Somehow, seeing people in church not only associates them with thoughts of kindness, but, also, we make contact with their personality when we are in the best frame of mind to give proper understanding.

"Let not your heart be troubled; neither let it be afraid; Ye believe in God, believe also in Me." said Jesus.

Unknown, Sermons.com

___________________________

Parable of a Song and a Prayer

The war-time song "Praise the Lord and Pass the Ammunition" parallels a truth revealed in a true story of a local Bedford citizen.

During the war this army pilot and his co-pilot and crew were flying a B24. One day its controls jammed as they took off and they skimmed precariously low as they neared the mountains.

The co-pilot folded his arms and said, "Our number is up," but the pilot, helped by the gunner, feverously worked at the controls and finally cleared the controls.

The pilot reports, "I got a transfer to another plane to get rid of the co-pilot.
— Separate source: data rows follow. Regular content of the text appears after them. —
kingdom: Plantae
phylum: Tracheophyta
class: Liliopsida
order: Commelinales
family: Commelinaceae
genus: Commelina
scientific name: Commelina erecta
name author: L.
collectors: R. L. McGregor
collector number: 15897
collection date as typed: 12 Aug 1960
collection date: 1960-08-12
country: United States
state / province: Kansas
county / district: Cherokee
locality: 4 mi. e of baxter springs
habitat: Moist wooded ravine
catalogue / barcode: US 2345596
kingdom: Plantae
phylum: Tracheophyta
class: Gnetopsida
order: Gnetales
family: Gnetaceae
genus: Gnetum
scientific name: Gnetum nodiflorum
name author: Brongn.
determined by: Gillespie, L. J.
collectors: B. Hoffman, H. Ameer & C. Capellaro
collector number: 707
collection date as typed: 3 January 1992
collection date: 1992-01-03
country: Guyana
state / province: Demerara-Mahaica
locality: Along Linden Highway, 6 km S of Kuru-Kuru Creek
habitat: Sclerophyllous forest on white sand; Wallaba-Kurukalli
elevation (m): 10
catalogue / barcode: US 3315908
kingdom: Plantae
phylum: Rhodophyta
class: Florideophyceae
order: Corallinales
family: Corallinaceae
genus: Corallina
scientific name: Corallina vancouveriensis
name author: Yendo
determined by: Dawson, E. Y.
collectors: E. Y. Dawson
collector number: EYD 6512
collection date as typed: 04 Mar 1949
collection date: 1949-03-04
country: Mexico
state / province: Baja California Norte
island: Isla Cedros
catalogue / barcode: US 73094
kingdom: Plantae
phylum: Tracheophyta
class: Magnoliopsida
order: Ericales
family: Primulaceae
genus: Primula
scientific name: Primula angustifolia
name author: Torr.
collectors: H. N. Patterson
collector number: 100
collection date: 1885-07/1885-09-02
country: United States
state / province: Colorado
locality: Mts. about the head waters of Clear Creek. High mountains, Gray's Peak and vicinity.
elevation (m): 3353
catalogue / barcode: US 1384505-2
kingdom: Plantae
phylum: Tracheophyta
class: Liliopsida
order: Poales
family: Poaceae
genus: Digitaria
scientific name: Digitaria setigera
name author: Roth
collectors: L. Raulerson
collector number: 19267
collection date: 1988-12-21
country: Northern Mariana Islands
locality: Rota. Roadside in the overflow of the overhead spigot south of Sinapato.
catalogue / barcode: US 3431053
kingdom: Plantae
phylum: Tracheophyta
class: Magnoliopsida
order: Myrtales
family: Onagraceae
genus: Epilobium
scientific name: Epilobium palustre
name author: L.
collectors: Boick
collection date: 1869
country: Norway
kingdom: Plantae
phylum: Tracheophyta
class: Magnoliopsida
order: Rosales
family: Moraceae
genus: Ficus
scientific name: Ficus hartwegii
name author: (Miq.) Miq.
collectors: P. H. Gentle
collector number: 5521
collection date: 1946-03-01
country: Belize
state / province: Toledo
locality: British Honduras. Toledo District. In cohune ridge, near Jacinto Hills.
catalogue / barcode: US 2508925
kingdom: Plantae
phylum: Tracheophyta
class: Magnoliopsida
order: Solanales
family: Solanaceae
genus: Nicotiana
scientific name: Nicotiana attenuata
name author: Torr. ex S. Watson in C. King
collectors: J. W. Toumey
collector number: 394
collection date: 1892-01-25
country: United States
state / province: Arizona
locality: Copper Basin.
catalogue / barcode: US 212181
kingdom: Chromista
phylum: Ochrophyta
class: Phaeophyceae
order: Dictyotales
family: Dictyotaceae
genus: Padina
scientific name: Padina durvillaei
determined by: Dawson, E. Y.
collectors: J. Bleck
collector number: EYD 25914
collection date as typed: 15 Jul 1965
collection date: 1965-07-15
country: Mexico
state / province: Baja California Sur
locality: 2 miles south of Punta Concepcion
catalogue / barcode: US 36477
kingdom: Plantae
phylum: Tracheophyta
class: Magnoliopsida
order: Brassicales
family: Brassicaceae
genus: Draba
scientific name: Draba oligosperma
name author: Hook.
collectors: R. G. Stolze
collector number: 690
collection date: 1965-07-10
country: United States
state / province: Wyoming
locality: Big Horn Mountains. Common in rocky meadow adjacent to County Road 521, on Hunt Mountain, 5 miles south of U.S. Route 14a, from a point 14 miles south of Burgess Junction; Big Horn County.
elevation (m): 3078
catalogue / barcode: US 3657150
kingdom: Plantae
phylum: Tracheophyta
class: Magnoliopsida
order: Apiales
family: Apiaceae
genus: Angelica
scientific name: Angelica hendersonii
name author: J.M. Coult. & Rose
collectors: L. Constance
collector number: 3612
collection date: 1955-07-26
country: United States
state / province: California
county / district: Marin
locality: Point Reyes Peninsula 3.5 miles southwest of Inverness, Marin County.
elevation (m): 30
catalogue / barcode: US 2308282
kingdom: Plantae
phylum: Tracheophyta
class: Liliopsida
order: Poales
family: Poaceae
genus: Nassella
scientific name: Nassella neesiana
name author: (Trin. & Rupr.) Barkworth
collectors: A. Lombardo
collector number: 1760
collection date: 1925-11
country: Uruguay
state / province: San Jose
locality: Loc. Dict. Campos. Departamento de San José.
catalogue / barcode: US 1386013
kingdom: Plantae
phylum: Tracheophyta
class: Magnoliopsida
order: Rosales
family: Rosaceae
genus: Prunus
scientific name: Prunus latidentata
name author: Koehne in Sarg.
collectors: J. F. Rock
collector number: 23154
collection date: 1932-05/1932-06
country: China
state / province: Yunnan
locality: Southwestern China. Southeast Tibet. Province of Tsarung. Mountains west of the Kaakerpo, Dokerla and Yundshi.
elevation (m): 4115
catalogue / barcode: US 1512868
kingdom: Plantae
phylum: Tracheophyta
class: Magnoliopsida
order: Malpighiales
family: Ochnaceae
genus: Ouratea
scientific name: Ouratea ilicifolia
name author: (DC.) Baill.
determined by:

I want no fatalist at my side."

Prayer is not a resignation to fate, but true prayer in Christ's name is employing the power that God makes available for Christian living.

We sing, praise God and pray, but the ammunition to fight life's battles must be employed daily. Prayer is God's channel of power to bless mankind.

We must pray, believe, and work!

"And whatsoever you shall ask in my Name, that will I do, that the Father may be glorified in the Son. If ye shall ask anything in my Name, I will do it."

Illustration, www.Sermons.com

_____________________

John 14:6

A traveler engaged a guide to take him across a desert area. When the two men arrived at the edge of the desert, the traveler, looking ahead, saw before him trackless sands without a single footprint, path, or marker of any kind. Turning to his guide, he asked in a tone of surprise, “Where is the road?” With a reproving glance, the guide replied, “I am the road.”

So, too, is the Lord our way through unfamiliar territory.